Among them were two brigadier-generals, a colonel, major and four air force officers who had been in the United States on a variety of missions, said security and aviation sources. Newspapers in Cairo were prevented by censors from reporting the officers' presence on the flight.

Relatives yesterday mourned the 217 passengers and crew as US officials admitted that there was no longer a chance of finding any survivors from Sunday's crash.

"We believe at this point it is in everyone's best interest to no longer expect we will find survivors," said Rear Admiral Richard Larrabee of the US coast guard.

As searchers focused on locating the wreckage, they found what Admiral Larrabee called a "significant piece" of the aircraft, large enough to require a crane. They also located a signal, which could be from one of the black boxes on the plane.

Only one body had been recovered by yesterday afternoon, but searchers were finding "evidence of further human remains", said Admiral Larrabee, who also led the search for John F Kennedy Jr's crashed plane in July.

He added that every available resource had been used in the search. "There was nothing we needed or wanted that we did not have in terms of searching for survivors."
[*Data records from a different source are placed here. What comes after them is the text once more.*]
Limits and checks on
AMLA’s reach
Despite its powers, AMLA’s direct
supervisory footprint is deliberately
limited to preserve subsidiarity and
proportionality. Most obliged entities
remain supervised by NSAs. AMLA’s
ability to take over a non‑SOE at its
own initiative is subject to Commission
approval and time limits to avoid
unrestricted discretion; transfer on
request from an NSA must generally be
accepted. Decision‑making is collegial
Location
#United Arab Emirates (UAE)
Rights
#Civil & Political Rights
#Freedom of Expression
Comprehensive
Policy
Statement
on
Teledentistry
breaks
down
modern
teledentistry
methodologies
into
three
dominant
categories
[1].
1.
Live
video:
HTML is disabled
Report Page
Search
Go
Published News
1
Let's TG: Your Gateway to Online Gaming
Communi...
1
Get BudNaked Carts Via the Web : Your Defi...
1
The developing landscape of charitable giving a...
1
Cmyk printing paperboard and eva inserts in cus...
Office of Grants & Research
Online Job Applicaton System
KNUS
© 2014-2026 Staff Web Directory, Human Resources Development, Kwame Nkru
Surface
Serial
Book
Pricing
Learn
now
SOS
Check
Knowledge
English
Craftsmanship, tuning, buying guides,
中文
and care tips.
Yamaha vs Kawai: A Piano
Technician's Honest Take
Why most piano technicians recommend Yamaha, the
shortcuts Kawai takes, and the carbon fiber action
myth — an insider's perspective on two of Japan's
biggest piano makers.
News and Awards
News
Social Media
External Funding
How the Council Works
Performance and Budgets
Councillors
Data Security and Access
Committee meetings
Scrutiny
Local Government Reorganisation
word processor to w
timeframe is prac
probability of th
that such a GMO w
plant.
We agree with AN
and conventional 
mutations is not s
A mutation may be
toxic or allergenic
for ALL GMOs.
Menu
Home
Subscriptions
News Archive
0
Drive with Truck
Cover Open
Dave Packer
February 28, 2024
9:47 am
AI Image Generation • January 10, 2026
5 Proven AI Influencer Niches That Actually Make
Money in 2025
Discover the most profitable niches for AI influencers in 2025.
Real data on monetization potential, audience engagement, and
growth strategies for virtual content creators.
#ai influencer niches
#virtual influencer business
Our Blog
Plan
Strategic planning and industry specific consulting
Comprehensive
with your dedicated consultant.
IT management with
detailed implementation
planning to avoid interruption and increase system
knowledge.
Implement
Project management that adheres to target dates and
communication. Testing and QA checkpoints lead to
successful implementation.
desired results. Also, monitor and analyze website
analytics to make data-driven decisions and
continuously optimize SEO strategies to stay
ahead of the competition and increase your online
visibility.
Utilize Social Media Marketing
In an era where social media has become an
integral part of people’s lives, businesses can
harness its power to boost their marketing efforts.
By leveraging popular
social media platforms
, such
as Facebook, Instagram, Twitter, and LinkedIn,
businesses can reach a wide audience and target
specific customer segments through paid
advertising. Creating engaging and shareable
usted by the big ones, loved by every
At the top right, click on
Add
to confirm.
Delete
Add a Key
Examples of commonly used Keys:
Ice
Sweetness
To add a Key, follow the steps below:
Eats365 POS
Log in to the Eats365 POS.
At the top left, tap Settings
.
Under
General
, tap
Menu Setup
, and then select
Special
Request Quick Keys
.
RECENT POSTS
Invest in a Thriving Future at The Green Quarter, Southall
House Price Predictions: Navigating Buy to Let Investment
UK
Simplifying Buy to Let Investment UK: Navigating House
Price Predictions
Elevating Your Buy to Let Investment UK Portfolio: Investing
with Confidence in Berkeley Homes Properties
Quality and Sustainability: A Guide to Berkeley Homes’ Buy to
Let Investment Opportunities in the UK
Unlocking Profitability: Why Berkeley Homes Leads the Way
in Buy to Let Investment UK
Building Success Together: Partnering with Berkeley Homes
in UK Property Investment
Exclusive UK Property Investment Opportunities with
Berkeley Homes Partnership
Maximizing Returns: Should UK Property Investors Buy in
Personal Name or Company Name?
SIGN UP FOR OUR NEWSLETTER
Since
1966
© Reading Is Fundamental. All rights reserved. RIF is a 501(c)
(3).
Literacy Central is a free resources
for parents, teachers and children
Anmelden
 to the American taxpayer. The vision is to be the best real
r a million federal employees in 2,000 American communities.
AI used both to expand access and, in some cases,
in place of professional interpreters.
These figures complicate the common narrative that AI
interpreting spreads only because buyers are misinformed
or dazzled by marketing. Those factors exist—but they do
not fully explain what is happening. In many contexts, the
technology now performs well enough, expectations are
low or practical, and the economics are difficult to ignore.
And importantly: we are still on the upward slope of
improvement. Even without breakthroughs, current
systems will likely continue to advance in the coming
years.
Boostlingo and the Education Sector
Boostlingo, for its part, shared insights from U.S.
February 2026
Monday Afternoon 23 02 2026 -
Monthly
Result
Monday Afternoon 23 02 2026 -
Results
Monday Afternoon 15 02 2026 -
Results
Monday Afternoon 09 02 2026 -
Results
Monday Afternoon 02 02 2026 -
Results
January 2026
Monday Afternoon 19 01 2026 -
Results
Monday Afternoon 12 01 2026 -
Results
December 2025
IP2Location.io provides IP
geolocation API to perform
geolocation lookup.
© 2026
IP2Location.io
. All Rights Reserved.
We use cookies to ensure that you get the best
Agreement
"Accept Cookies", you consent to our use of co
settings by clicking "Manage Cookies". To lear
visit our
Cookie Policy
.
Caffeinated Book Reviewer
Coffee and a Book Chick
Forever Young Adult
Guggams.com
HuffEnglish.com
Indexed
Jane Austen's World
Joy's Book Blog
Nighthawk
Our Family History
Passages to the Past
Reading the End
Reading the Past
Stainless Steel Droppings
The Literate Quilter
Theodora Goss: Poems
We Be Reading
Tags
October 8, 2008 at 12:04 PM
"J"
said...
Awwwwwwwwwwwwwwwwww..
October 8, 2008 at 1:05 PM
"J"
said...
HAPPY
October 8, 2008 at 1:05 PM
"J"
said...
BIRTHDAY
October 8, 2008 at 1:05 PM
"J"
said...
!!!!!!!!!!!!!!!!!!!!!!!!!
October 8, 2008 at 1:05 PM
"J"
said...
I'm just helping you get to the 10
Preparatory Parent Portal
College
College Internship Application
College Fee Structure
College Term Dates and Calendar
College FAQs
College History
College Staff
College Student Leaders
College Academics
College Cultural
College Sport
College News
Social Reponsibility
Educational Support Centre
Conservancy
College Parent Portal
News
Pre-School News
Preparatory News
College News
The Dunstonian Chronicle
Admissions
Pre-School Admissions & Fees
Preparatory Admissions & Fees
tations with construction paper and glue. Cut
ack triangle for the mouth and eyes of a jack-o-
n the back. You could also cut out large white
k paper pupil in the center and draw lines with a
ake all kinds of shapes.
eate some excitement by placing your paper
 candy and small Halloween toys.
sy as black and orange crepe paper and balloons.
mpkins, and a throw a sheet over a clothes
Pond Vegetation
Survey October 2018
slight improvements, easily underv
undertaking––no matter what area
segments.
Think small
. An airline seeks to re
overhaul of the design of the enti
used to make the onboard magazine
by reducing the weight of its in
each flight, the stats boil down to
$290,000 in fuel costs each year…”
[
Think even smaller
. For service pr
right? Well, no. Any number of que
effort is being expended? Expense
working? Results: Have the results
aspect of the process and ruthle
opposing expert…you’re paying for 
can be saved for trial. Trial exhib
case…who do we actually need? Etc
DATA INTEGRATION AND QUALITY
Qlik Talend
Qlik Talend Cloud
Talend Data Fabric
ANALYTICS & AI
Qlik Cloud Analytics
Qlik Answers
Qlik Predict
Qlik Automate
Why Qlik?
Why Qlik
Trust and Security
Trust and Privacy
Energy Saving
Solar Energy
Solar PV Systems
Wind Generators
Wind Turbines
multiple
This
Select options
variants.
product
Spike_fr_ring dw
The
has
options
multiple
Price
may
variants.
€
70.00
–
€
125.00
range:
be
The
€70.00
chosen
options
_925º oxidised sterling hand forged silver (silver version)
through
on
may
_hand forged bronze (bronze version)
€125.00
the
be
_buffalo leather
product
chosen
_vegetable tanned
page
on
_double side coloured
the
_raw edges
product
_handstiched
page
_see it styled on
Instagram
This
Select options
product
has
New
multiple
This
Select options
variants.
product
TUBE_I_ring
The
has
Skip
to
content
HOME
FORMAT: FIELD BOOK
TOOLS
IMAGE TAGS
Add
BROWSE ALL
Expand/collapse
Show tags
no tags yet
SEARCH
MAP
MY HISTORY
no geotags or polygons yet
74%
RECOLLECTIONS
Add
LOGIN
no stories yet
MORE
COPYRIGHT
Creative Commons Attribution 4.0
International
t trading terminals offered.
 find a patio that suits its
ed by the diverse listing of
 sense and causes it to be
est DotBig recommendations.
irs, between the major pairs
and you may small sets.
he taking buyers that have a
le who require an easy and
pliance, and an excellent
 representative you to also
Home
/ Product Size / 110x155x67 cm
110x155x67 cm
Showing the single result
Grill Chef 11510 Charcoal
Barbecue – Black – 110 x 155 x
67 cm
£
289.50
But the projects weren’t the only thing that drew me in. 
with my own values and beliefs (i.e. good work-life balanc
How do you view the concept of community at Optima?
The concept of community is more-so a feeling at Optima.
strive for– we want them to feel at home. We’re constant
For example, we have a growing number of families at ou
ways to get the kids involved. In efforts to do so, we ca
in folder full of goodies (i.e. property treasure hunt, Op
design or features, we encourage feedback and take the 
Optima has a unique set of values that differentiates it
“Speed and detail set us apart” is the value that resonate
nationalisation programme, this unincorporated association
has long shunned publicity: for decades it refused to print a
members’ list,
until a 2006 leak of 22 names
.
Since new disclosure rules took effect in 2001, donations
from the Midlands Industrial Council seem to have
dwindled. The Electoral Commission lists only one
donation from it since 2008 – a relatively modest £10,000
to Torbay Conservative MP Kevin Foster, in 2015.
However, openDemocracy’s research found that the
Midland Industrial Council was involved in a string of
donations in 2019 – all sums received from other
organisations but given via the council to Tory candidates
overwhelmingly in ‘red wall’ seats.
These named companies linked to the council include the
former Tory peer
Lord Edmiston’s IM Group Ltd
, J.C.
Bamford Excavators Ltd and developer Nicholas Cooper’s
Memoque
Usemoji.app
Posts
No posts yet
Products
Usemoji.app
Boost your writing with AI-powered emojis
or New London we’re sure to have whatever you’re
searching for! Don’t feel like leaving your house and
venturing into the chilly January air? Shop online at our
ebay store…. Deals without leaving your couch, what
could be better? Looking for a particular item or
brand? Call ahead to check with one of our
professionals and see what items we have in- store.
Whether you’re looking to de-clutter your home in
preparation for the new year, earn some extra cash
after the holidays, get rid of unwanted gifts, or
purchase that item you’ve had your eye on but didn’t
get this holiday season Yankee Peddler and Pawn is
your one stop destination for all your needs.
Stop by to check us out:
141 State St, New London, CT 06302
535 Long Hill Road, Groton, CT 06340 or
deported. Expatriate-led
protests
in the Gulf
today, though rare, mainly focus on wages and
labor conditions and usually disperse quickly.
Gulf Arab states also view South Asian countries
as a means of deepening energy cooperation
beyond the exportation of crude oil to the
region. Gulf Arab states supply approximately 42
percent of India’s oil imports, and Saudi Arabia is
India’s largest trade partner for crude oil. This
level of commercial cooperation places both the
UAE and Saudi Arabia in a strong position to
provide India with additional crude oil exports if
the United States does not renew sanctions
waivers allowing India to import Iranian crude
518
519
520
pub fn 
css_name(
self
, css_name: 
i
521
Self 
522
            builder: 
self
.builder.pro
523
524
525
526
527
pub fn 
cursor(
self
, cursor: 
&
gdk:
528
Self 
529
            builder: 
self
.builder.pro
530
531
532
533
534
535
Two of the plane's evacuation slides, life rafts, life jackets and seat cushions were recovered from the sea, along with clothing and passports.

The causes of the crash remain a mystery. EgyptAir flight 990 took off from Kennedy international airport at 1:19am local time and began its precipitous descent at 1.50am, while flying at 33,000ft. The plane dropped about 14,000ft - nearly three miles - in the next 36 seconds. The last radar signal was at 1.52am.

National Transportation Safety Board chairman Jim Hall said: "We are beginning what may be a long investigation."

President Bill Clinton said in Oslo that he was not aware of any threats against airlines flying out of the United States and the Egyptian president, Hosni Mubarak, also played down suggestions of sabotage.

"Sabotage? I don't think that. Or a terrorist act? I don't think that. But I cannot foretell. We are waiting until the investigation comes to an end," he told CNN television.

The Boeing, en route to Cairo, was carrying at least 106 Americans, 62 Egyptians, 22 Canadians, three Syrians, two Sudanese, one Chilean and 18 crew members

It had set off originally from Los Angeles. The only passenger to get off at New York was an airline consultant who counsels the families of accident victims.

Three people who had planned to be on the flight failed to board it early on Sunday. Egyptian businessman Abaza el-Sayed, 55, changed his mind two days earlier so that he could spend more time with his daughter and her family in Brooklyn.

Mohamed Abdul Maksood, an Egyptian religious leader, postponed his return to Cairo so that he could give a talk in New Jersey, which was itself cancelled. And Anga el-Sasty, an 80-year-old tourist, went home two days early.

The names of many of the victims were made public by friends and relatives yesterday, though no official list was released.

They included Claude Masson, 58, the deputy publisher of the Montreal daily newspaper La Presse. Quebec's premier, Lucien Bouchard, said Masson was an objective journalist with high standards who had spent his life keeping citizens informed.

Also on the flight was Virginia Chaplin, a newlywed at 72. A week after their first wedding anniversary, she and Richard Brokaw, a retired scientist, were heading for a trip down the Nile.

"He was just so lucky to find love again," said Brokaw's daughter Frances.